## EXERCISE DESCRIPTION
Which lines of the data contain the string "linecap"? Show each of them.

Items from a dataset

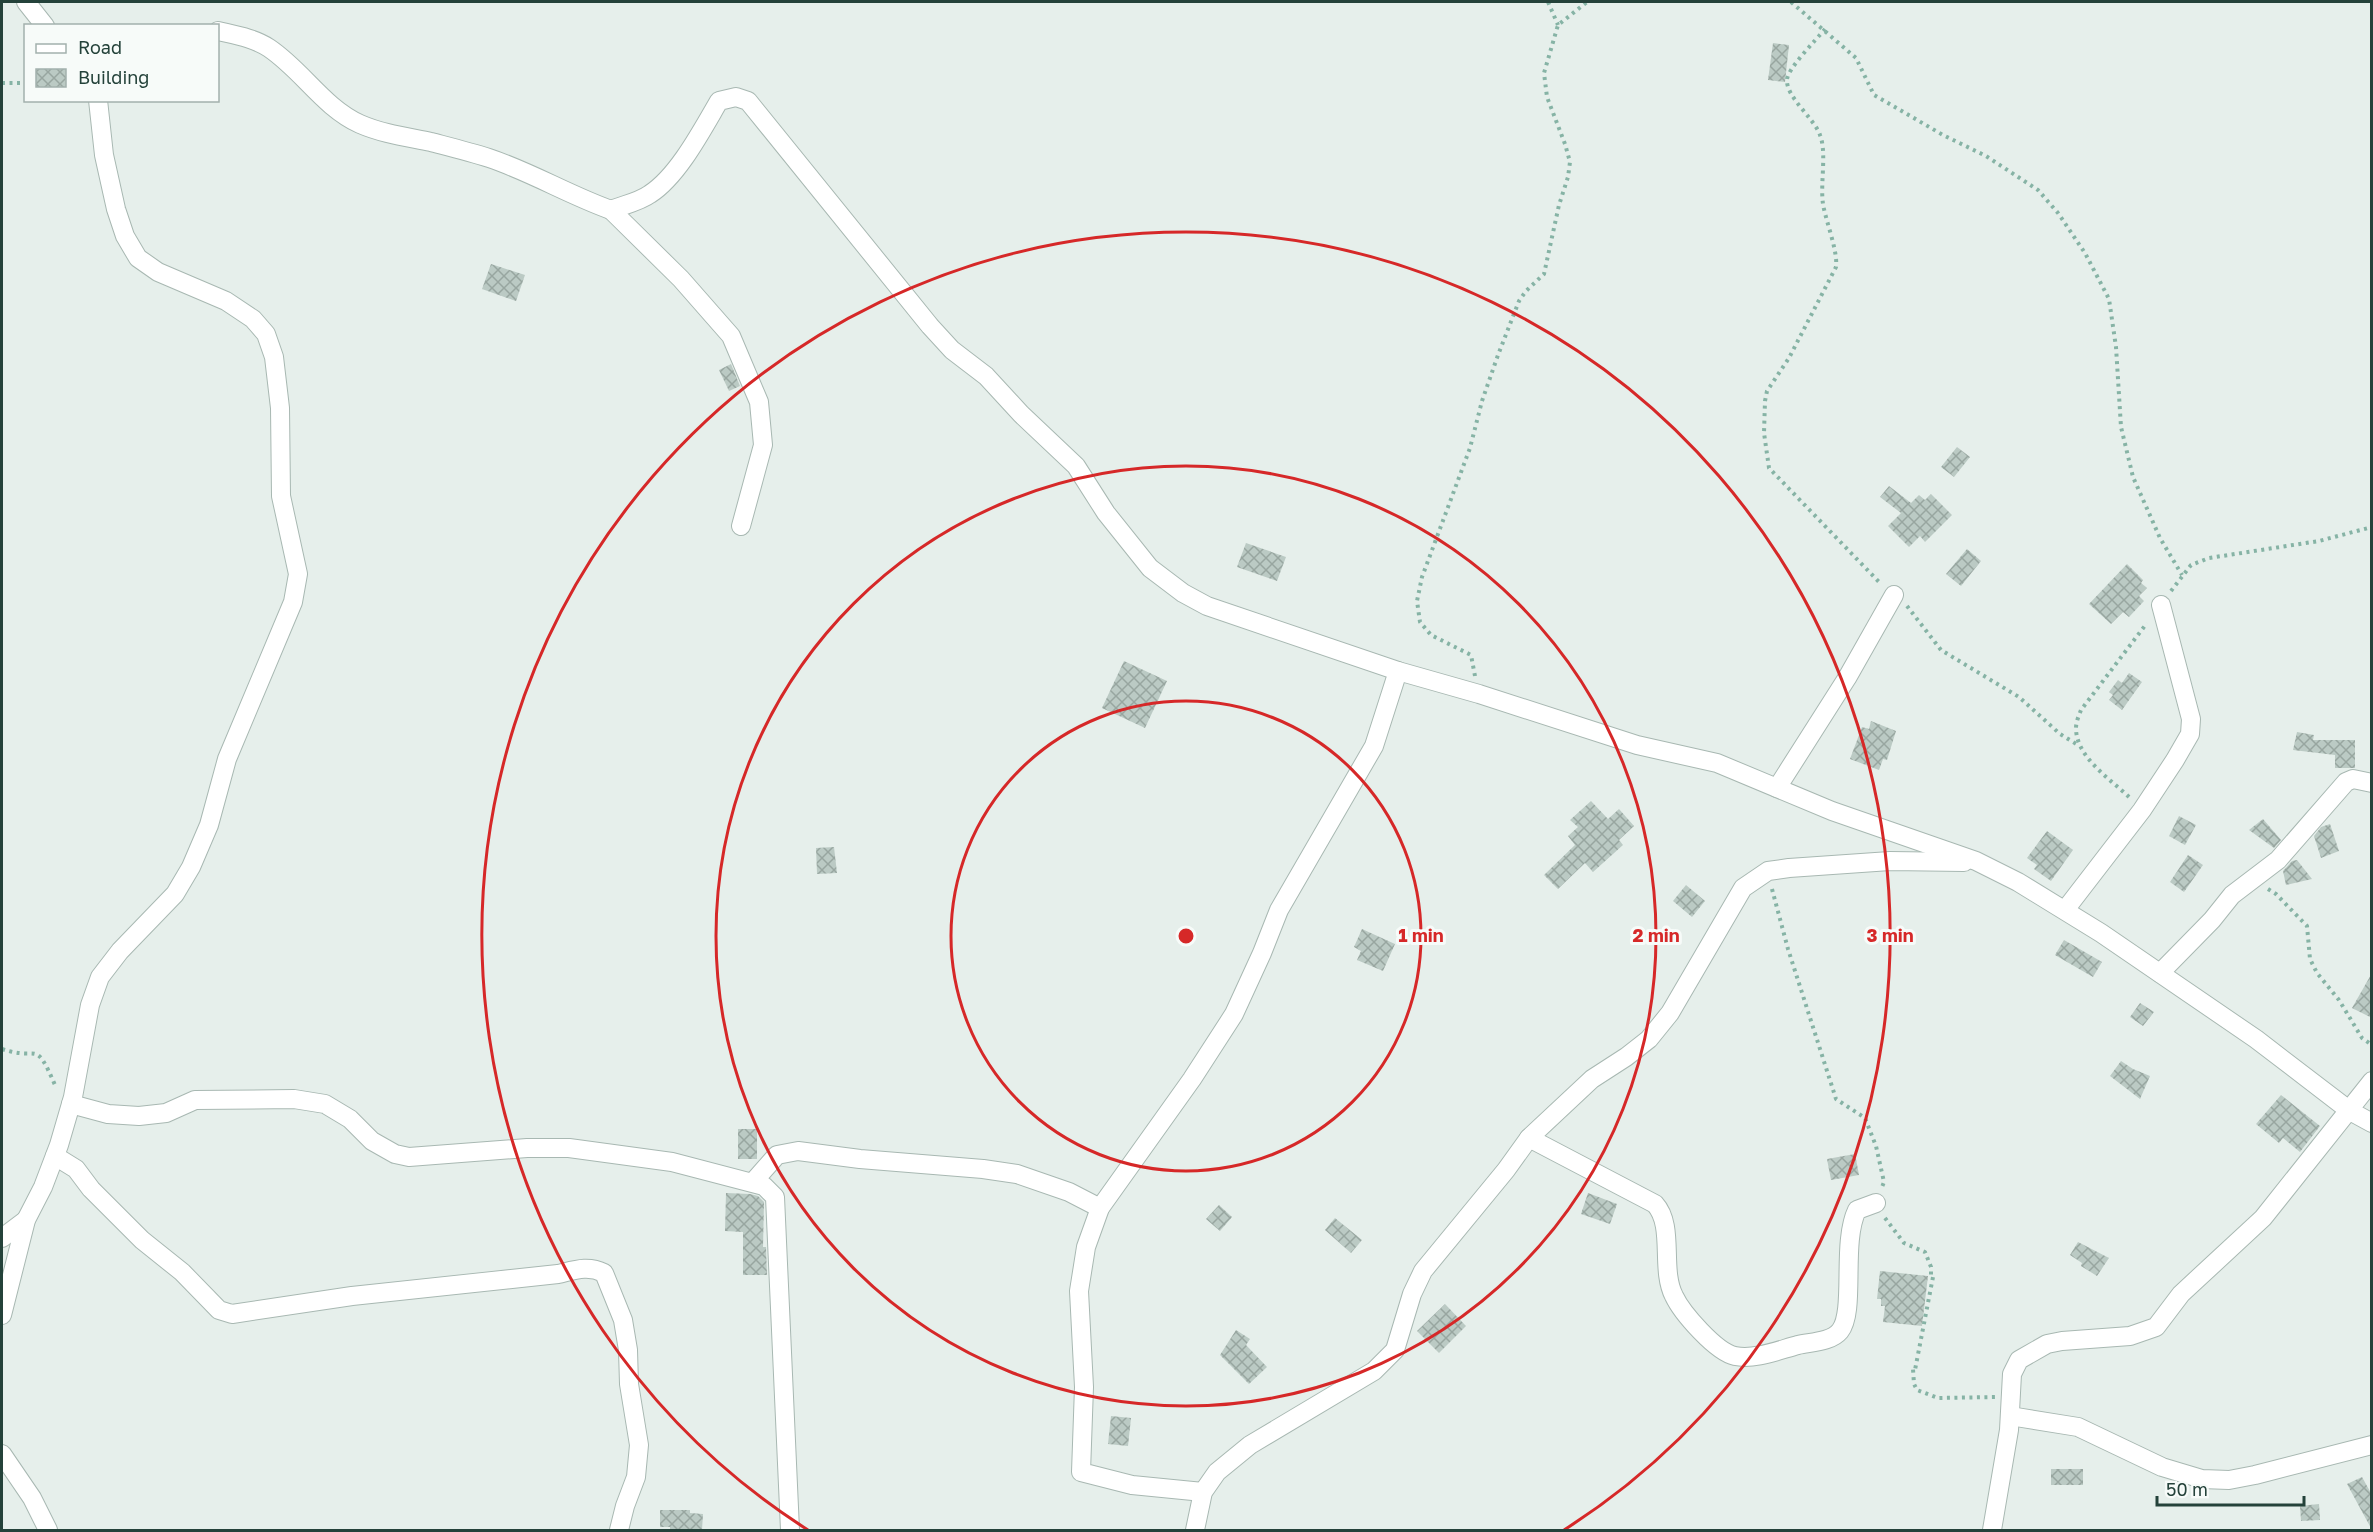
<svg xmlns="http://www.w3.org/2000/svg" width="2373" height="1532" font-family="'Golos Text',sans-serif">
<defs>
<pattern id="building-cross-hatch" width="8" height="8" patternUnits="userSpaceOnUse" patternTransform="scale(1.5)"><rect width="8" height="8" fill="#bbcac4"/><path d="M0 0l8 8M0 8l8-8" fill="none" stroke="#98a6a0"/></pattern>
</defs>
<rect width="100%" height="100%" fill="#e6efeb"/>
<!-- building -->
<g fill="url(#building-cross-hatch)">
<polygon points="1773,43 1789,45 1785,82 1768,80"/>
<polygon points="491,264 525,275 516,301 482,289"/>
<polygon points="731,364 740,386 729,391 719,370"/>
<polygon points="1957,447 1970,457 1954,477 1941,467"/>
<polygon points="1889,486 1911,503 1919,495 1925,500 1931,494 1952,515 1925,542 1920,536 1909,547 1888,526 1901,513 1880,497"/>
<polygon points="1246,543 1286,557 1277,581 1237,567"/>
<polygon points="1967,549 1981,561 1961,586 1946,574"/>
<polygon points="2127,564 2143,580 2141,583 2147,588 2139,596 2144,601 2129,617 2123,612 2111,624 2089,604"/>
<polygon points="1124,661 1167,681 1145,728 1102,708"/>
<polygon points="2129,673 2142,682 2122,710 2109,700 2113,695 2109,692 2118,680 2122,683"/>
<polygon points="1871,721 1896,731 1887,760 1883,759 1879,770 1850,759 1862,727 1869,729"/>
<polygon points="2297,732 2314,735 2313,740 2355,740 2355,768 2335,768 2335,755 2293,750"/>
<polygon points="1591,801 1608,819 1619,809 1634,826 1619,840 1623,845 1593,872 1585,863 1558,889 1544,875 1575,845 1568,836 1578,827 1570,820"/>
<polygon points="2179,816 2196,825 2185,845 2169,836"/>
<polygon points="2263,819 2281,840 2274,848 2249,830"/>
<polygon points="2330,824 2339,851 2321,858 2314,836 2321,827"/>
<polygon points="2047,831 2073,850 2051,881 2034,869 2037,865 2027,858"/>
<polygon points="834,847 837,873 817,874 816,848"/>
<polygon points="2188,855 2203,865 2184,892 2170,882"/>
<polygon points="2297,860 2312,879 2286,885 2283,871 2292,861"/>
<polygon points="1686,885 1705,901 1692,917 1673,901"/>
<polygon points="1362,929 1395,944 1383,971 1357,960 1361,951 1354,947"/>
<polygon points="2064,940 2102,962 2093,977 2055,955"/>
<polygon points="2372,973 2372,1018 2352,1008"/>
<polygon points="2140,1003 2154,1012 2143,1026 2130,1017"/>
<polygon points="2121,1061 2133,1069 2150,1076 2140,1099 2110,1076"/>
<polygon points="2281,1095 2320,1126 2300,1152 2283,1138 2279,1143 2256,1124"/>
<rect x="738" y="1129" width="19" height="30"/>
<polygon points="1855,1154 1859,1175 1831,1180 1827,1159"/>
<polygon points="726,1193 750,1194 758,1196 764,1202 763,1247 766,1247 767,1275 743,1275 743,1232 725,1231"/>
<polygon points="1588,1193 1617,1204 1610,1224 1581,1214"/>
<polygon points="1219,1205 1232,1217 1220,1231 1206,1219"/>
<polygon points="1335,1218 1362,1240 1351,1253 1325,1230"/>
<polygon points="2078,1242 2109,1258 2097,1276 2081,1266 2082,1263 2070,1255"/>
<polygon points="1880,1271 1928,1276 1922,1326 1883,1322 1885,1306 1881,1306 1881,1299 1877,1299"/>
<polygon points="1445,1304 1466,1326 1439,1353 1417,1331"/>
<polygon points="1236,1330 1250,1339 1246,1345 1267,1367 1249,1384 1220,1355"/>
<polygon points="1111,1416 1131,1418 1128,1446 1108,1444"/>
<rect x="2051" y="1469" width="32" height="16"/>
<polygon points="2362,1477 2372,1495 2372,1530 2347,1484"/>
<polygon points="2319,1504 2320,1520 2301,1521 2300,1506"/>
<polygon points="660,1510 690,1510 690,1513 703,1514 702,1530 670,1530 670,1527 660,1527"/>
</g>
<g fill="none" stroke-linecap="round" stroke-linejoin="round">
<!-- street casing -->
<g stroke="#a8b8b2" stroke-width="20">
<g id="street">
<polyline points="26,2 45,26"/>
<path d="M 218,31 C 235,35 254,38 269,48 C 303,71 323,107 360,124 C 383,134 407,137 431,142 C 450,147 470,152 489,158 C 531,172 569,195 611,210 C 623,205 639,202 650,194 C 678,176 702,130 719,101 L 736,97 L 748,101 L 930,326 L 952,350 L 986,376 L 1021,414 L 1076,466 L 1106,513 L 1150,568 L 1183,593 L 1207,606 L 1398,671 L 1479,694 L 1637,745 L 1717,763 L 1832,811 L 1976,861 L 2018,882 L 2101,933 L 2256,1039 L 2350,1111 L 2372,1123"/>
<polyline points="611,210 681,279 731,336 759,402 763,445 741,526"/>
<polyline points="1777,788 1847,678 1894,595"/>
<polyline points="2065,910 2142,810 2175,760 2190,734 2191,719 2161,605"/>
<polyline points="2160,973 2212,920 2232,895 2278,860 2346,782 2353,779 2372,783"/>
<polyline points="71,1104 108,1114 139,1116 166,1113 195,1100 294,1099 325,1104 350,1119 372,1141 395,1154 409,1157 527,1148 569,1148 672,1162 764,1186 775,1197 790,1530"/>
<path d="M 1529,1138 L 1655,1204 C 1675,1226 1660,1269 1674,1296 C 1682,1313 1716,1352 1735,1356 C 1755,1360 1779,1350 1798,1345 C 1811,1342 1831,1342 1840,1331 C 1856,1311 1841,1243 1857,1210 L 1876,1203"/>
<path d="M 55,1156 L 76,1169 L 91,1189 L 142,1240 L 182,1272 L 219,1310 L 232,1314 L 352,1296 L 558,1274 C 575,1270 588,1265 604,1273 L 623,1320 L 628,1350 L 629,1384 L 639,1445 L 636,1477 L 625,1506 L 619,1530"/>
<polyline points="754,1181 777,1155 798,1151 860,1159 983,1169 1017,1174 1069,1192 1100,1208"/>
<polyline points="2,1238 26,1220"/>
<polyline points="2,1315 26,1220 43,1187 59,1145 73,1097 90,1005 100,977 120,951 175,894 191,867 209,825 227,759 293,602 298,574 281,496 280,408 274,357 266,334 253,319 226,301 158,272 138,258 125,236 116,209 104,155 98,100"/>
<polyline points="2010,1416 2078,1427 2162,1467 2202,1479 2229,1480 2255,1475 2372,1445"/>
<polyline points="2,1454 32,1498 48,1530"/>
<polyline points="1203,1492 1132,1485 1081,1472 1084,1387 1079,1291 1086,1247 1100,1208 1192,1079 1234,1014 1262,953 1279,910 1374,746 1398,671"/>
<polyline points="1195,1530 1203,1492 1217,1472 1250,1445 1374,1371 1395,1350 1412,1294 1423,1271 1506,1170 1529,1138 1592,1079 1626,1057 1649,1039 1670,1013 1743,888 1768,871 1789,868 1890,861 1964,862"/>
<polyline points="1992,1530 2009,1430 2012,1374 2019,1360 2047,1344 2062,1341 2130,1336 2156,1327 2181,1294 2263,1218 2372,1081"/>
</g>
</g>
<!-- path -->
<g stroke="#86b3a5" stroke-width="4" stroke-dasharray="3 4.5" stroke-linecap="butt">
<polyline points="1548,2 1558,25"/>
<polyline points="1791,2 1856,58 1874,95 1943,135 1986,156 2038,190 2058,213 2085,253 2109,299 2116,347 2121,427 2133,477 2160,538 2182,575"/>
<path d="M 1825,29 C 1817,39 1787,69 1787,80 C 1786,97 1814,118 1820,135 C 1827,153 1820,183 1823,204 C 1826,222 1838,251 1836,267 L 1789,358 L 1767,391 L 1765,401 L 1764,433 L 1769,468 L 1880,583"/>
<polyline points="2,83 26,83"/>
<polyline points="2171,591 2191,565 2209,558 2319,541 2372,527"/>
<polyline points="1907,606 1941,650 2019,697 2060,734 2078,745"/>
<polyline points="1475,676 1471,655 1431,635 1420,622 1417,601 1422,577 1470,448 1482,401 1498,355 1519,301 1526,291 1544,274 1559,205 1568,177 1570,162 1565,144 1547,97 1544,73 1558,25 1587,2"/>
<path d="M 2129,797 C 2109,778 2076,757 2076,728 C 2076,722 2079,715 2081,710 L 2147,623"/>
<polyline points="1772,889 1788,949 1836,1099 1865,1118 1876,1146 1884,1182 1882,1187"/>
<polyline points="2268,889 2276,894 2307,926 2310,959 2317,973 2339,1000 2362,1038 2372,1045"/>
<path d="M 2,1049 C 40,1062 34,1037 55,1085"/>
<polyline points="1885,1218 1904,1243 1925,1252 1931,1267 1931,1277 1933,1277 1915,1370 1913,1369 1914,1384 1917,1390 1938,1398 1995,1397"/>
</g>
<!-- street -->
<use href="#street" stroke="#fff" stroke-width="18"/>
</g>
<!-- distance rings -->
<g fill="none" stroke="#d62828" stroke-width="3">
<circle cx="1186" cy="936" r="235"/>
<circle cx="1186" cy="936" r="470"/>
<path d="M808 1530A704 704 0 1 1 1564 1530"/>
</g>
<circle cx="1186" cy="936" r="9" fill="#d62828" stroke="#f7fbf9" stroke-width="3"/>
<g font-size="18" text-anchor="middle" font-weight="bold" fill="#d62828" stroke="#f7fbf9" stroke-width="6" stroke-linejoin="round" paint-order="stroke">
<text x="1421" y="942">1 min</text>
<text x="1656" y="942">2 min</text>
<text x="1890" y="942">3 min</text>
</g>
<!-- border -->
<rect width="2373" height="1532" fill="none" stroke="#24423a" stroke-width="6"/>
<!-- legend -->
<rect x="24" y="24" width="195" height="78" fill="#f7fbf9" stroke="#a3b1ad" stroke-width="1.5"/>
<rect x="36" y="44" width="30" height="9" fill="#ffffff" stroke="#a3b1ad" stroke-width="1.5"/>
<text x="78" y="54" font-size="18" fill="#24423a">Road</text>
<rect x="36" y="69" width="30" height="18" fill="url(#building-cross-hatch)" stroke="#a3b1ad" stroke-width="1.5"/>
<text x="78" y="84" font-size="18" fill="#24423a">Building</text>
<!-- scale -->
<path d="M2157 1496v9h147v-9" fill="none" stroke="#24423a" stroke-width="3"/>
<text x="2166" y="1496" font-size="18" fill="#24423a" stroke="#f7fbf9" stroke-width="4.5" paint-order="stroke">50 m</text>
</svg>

## OUTPUT OF THE EXERCISE
<g fill="none" stroke-linecap="round" stroke-linejoin="round">
<g stroke="#86b3a5" stroke-width="4" stroke-dasharray="3 4.5" stroke-linecap="butt">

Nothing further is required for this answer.